### Activity
Update the diaper-changing scene between "The scene: Mrs" and "Time passes.", inclusive, so that "music box" takes the place of "mobile".

### Excerpted text

------------------------------------------------------------------------

The scene: Mrs pdb is changing Jackson’s diaper in the munchkin room while pdb is in the kitchen, washing bottles for the 24th time this week. pdb can hear the Mrs winding up the African animal mobile and demonstrating the animals for Jackson.

“This is an alligator! Alligators go ’snap! snap!’ And this is a lion! Lions go ‘rooooooar’! This is a giraffe! Giraffes go, well, ’step step step’, because they’re kind of quiet. And they eat leaves!”

pdb brings an armful of now clean bottles past the bedroom.

“And lions eat giraffes!”

“No they don’t! Lions eat … grass,” the Mrs states, aghast.

Time passes.

“What?”

“Lions and elephants and zebras and alligators and giraffes all eat grass and live together in peaceful harmony on the grass. Stop scaring our son.”

“Kid, your mother’s full of crap.”

“She is not. She grew up in Africa, she knows.”

“So what do lions need all those big sharp teeth for?”

“Chewing long grass.”

“Son, I’m really sorry.”

“Let’s wear our frog shirt! Shall we be a frog today?”

“And what do frogs eat?”

“They eat mosquitoes and flies. But not ladybugs.”

“Really.”

“That’s right.”

“So basically, all the animals of world eat either grass or ugly bugs.”

“That’s right! We all eat grass or bugs and we all play together on the grass!” The Mrs tickles the munchkin, who gives her a smile.

------------------------------------------------------------------------

### Records provided
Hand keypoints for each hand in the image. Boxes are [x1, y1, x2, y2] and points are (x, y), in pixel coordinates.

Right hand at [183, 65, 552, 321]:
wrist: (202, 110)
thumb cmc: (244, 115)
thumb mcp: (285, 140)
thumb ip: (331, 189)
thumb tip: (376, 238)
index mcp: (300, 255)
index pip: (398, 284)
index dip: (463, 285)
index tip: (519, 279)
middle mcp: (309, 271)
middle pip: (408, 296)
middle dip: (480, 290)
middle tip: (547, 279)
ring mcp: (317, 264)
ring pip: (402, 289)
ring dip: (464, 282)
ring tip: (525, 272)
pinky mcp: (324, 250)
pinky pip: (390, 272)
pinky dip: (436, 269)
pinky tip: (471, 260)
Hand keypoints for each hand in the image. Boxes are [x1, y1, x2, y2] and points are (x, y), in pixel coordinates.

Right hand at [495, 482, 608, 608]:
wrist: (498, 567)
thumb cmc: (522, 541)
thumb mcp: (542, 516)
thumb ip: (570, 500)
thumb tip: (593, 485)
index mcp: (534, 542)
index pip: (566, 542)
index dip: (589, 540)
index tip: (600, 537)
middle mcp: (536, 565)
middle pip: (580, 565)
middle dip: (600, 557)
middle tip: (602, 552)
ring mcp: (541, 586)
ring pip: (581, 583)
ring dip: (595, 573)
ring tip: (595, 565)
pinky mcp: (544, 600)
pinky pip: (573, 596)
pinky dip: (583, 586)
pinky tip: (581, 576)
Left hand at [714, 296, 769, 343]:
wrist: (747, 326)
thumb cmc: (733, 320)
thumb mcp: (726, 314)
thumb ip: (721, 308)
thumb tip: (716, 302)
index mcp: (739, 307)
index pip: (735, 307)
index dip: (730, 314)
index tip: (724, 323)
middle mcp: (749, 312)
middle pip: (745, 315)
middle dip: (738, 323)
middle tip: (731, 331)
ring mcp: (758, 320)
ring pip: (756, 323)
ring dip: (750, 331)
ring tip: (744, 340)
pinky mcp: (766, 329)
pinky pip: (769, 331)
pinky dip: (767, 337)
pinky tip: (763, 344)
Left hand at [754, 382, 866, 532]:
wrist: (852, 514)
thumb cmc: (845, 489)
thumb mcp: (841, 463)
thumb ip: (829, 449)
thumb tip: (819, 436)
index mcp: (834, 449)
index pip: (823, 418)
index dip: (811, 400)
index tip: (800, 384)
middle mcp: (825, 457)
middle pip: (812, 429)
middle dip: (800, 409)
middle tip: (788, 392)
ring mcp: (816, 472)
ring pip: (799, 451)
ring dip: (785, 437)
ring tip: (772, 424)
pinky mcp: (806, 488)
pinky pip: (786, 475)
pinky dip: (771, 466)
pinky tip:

------------------------------------------------------------------------

### Result
The scene: Mrs pdb is changing Jackson’s diaper in the munchkin room while pdb is in the kitchen, washing bottles for the 24th time this week. pdb can hear the Mrs winding up the African animal music box and demonstrating the animals for Jackson.

“This is an alligator! Alligators go ’snap! snap!’ And this is a lion! Lions go ‘rooooooar’! This is a giraffe! Giraffes go, well, ’step step step’, because they’re kind of quiet. And they eat leaves!”

pdb brings an armful of now clean bottles past the bedroom.

“And lions eat giraffes!”

“No they don’t! Lions eat … grass,” the Mrs states, aghast.

Time passes.